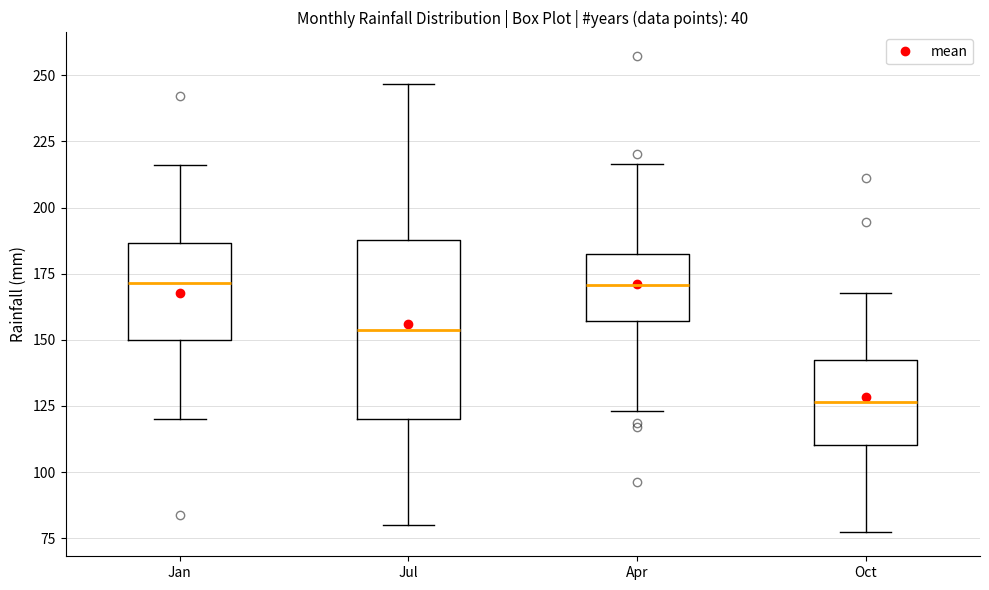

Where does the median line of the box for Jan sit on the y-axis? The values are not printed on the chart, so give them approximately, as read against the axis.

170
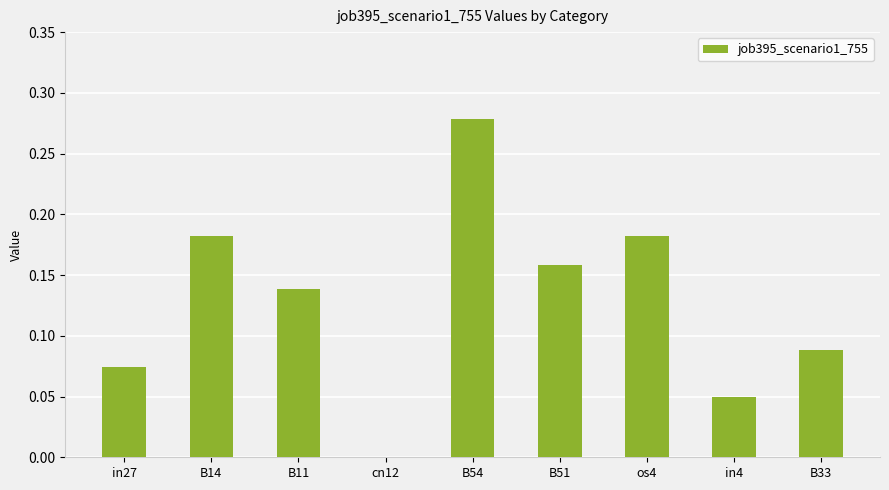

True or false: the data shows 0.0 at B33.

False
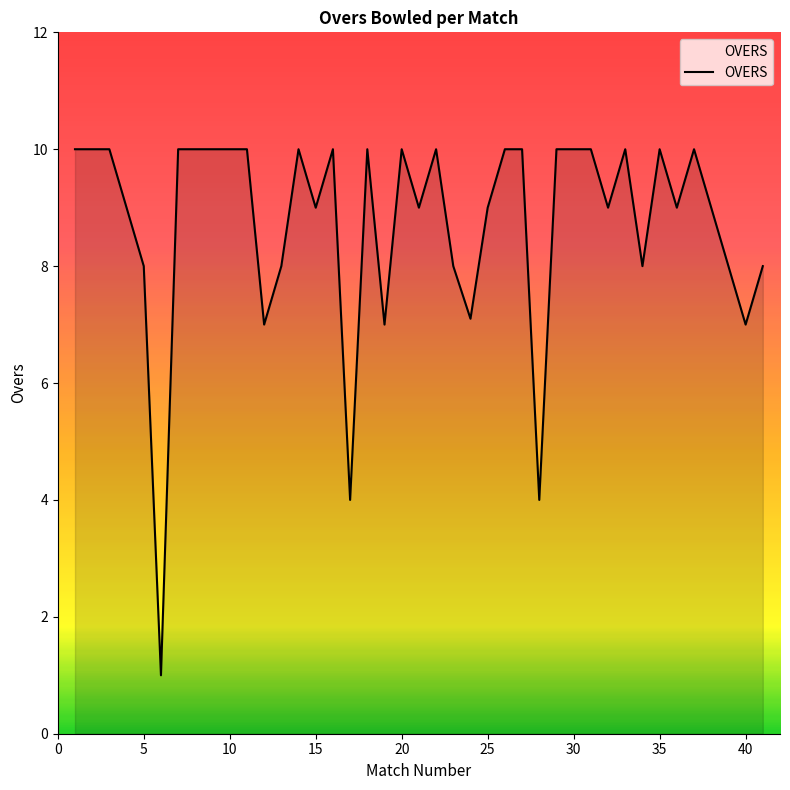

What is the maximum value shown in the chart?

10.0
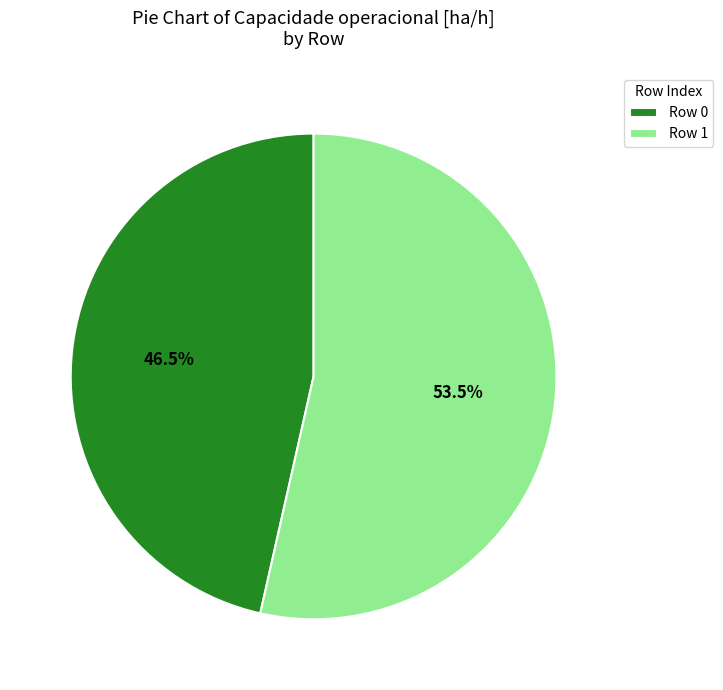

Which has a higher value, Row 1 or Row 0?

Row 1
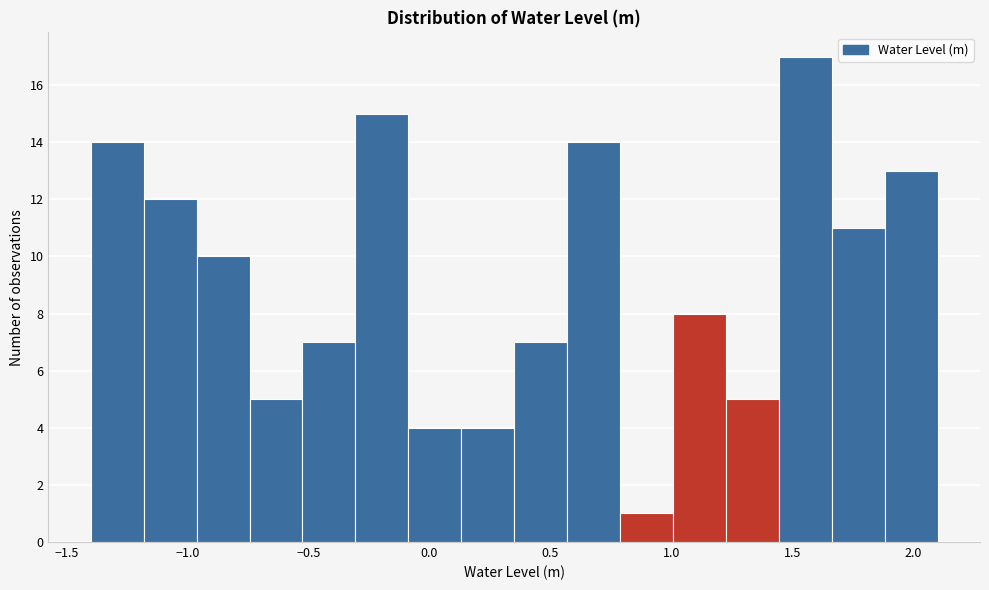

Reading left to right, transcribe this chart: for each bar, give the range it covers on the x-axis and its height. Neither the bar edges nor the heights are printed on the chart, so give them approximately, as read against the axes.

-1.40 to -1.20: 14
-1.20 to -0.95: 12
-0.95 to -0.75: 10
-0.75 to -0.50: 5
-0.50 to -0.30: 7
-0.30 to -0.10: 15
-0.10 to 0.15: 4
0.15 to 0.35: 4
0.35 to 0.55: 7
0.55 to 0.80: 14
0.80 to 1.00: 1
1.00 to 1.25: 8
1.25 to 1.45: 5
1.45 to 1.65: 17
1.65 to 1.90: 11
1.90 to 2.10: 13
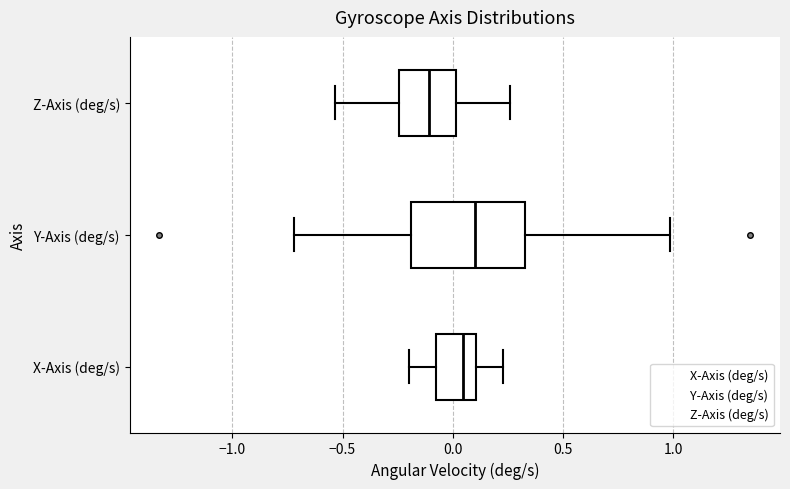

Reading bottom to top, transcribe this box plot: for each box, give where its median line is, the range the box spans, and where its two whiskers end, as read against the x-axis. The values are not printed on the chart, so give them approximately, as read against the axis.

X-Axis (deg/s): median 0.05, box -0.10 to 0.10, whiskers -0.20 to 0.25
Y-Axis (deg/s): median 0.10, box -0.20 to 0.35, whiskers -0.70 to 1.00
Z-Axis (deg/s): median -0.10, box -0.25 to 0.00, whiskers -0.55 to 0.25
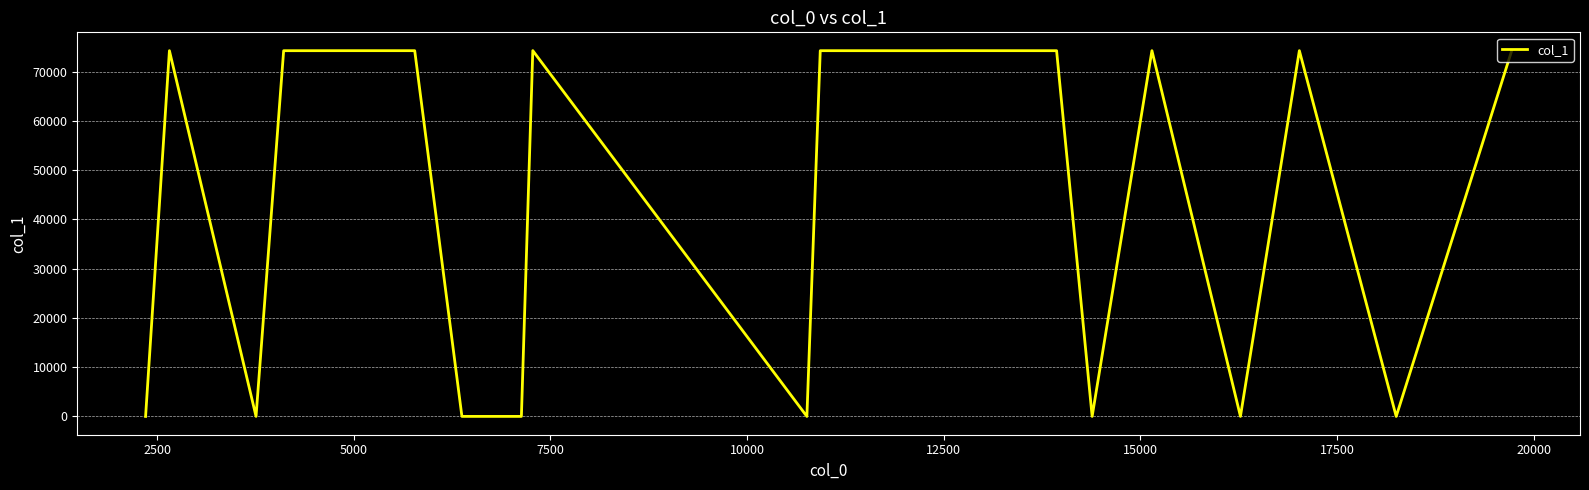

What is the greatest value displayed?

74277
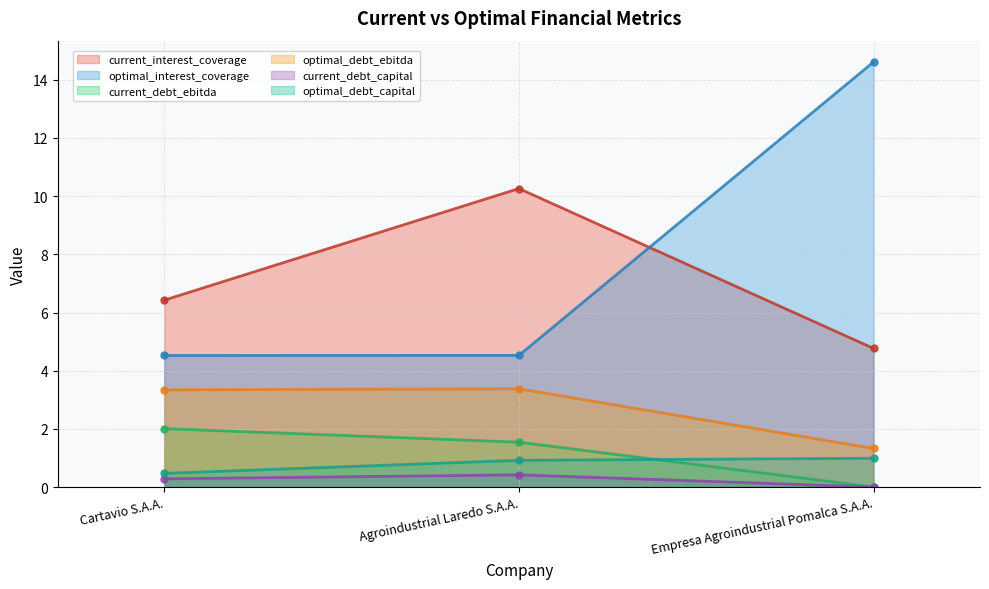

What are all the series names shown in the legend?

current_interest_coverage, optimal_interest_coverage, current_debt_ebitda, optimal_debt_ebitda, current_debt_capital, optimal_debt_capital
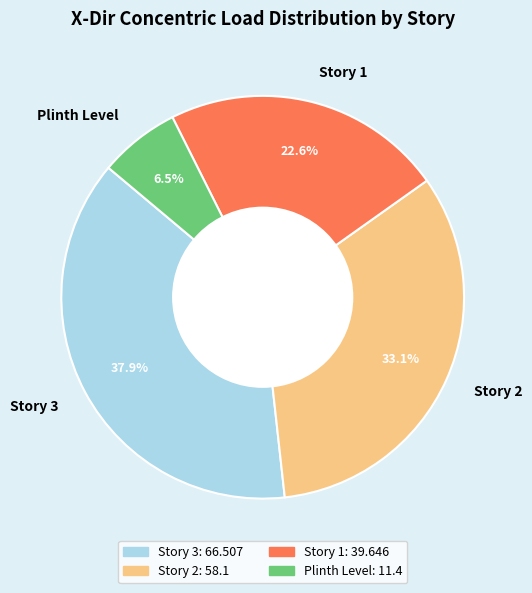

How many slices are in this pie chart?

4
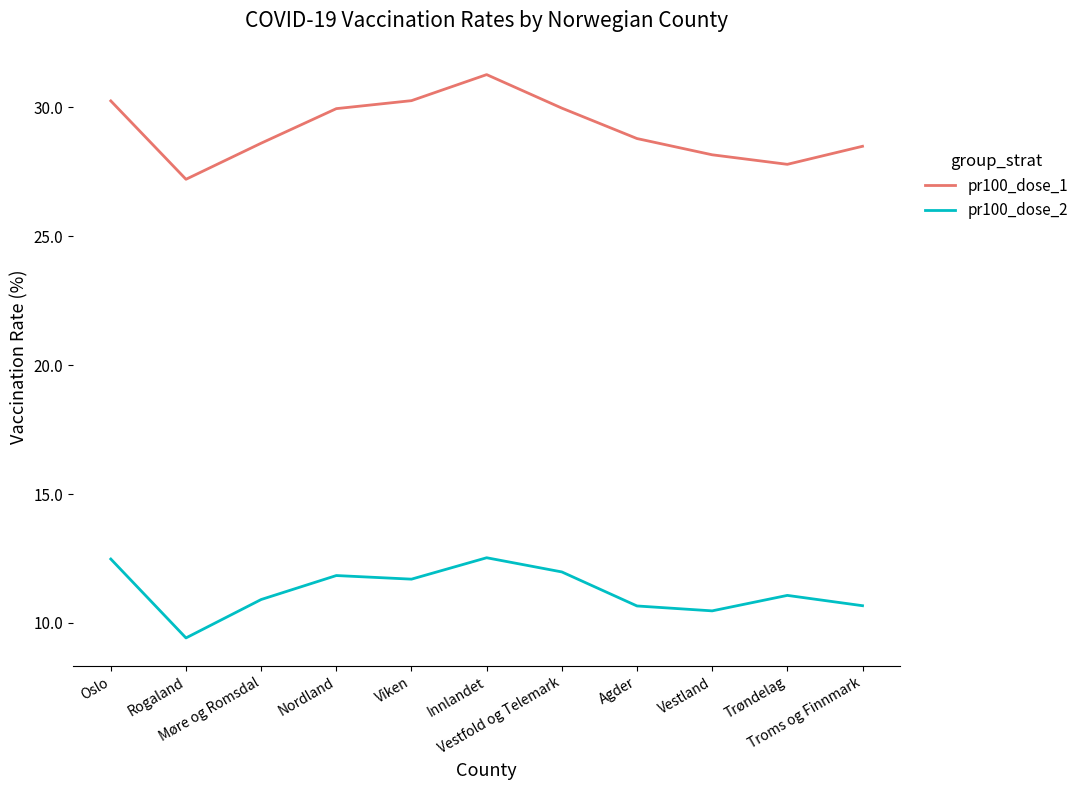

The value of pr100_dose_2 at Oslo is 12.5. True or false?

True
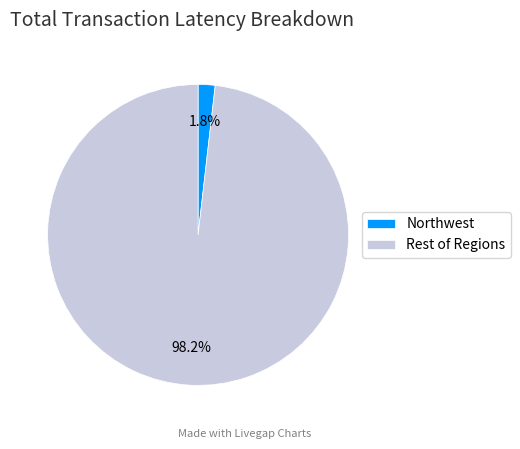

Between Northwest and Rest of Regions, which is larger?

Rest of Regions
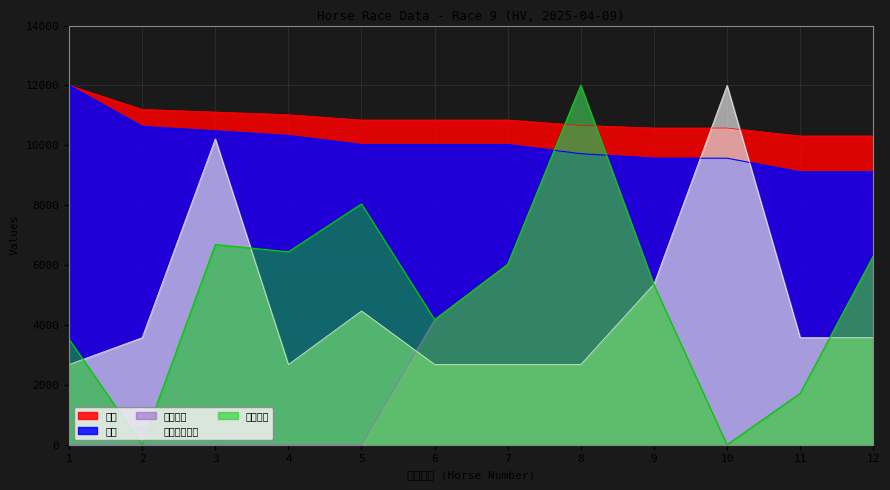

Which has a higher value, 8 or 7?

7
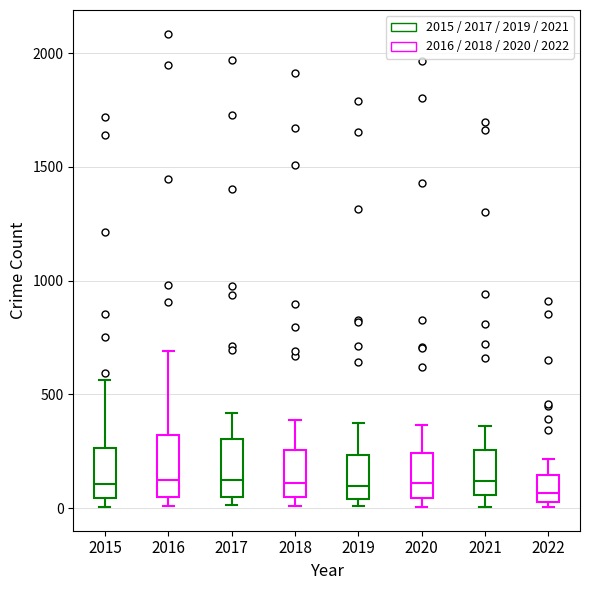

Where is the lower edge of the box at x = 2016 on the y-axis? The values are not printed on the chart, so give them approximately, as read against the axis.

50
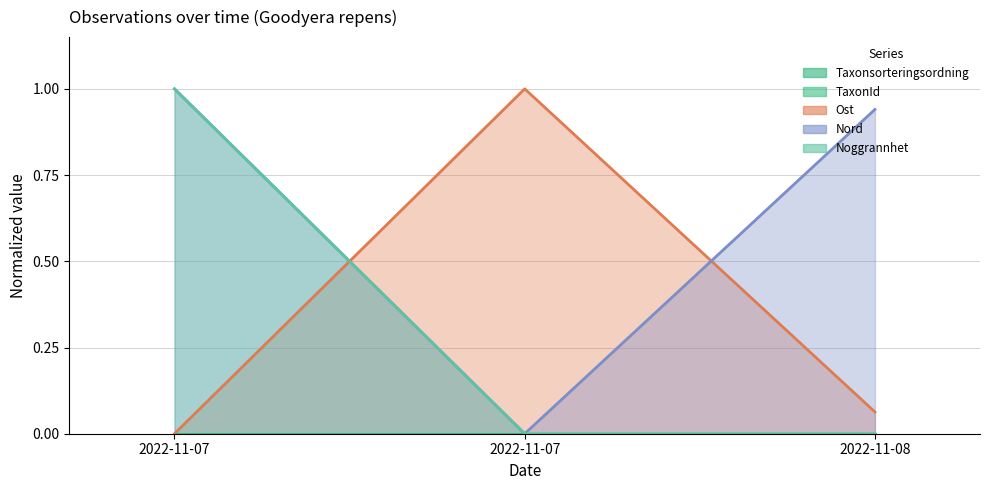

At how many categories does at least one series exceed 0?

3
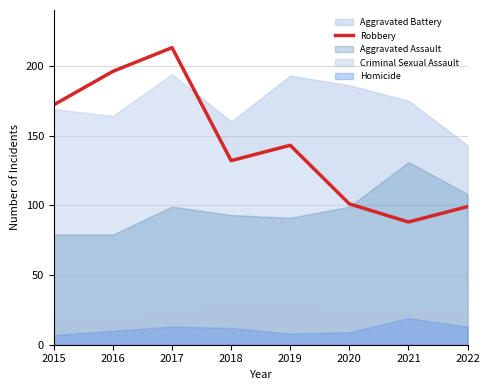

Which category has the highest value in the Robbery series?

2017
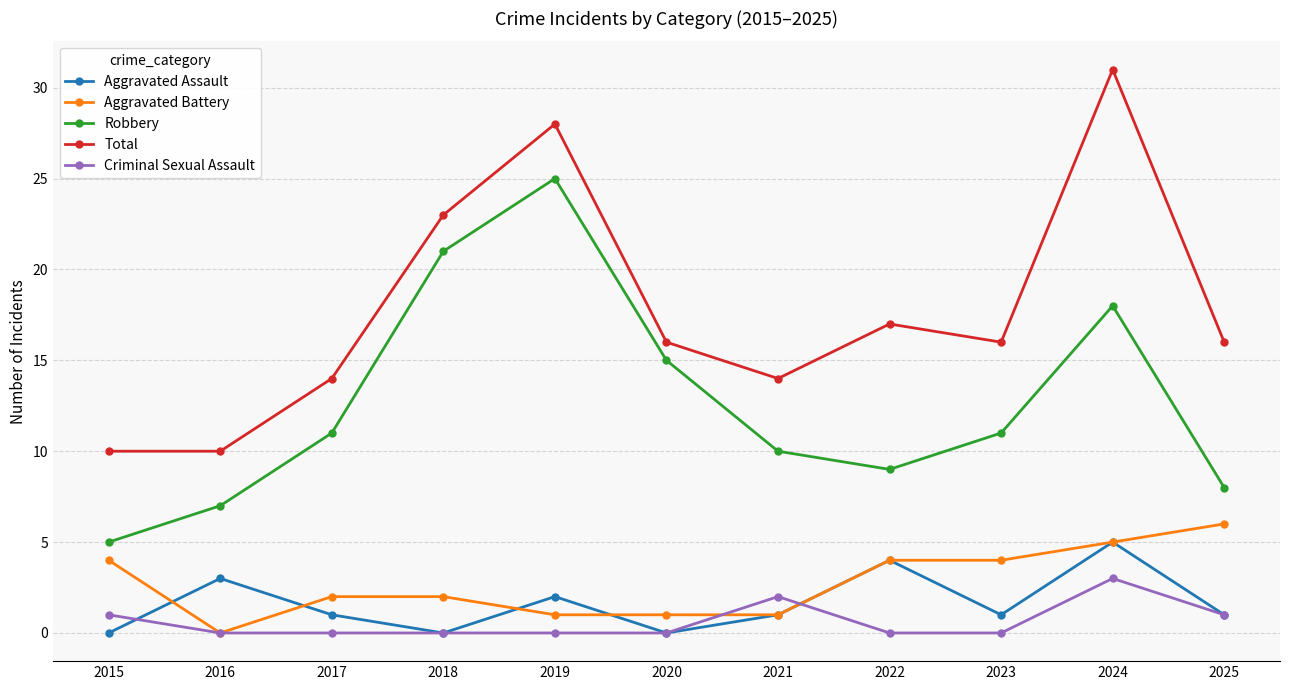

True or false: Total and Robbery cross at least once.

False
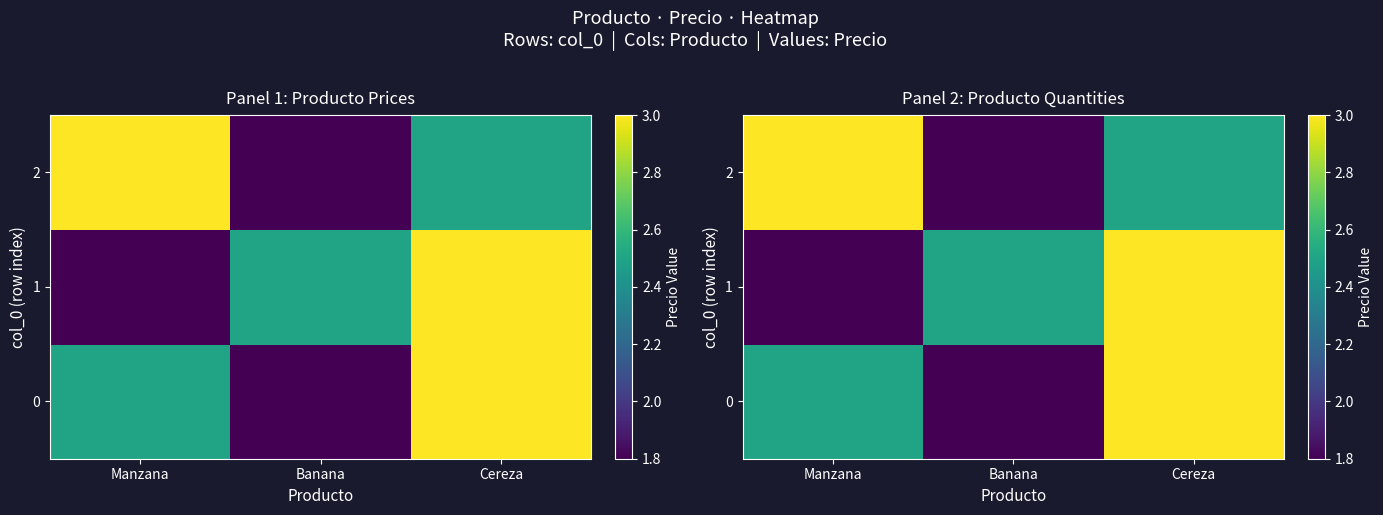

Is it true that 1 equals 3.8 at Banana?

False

—————

[Problem to solve]:
Copy out all of the records above word for word, omitting the pictures.

[Solution for this problem]:
Where does the median line of the box for Jan sit on the y-axis? The values are not printed on the chart, so give them approximately, as read against the axis.

170

True or false: the data shows 0.0 at B33.

False

What is the maximum value shown in the chart?

10.0

Which has a higher value, Row 1 or Row 0?

Row 1

Reading left to right, transcribe this chart: for each bar, give the range it covers on the x-axis and its height. Neither the bar edges nor the heights are printed on the chart, so give them approximately, as read against the axes.

-1.40 to -1.20: 14
-1.20 to -0.95: 12
-0.95 to -0.75: 10
-0.75 to -0.50: 5
-0.50 to -0.30: 7
-0.30 to -0.10: 15
-0.10 to 0.15: 4
0.15 to 0.35: 4
0.35 to 0.55: 7
0.55 to 0.80: 14
0.80 to 1.00: 1
1.00 to 1.25: 8
1.25 to 1.45: 5
1.45 to 1.65: 17
1.65 to 1.90: 11
1.90 to 2.10: 13

Reading bottom to top, transcribe this box plot: for each box, give where its median line is, the range the box spans, and where its two whiskers end, as read against the x-axis. The values are not printed on the chart, so give them approximately, as read against the axis.

X-Axis (deg/s): median 0.05, box -0.10 to 0.10, whiskers -0.20 to 0.25
Y-Axis (deg/s): median 0.10, box -0.20 to 0.35, whiskers -0.70 to 1.00
Z-Axis (deg/s): median -0.10, box -0.25 to 0.00, whiskers -0.55 to 0.25

What is the greatest value displayed?

74277

What are all the series names shown in the legend?

current_interest_coverage, optimal_interest_coverage, current_debt_ebitda, optimal_debt_ebitda, current_debt_capital, optimal_debt_capital

How many slices are in this pie chart?

4

The value of pr100_dose_2 at Oslo is 12.5. True or false?

True

Between Northwest and Rest of Regions, which is larger?

Rest of Regions

Which has a higher value, 8 or 7?

7

Where is the lower edge of the box at x = 2016 on the y-axis? The values are not printed on the chart, so give them approximately, as read against the axis.

50

At how many categories does at least one series exceed 0?

3

Which category has the highest value in the Robbery series?

2017

True or false: Total and Robbery cross at least once.

False

Is it true that 1 equals 3.8 at Banana?

False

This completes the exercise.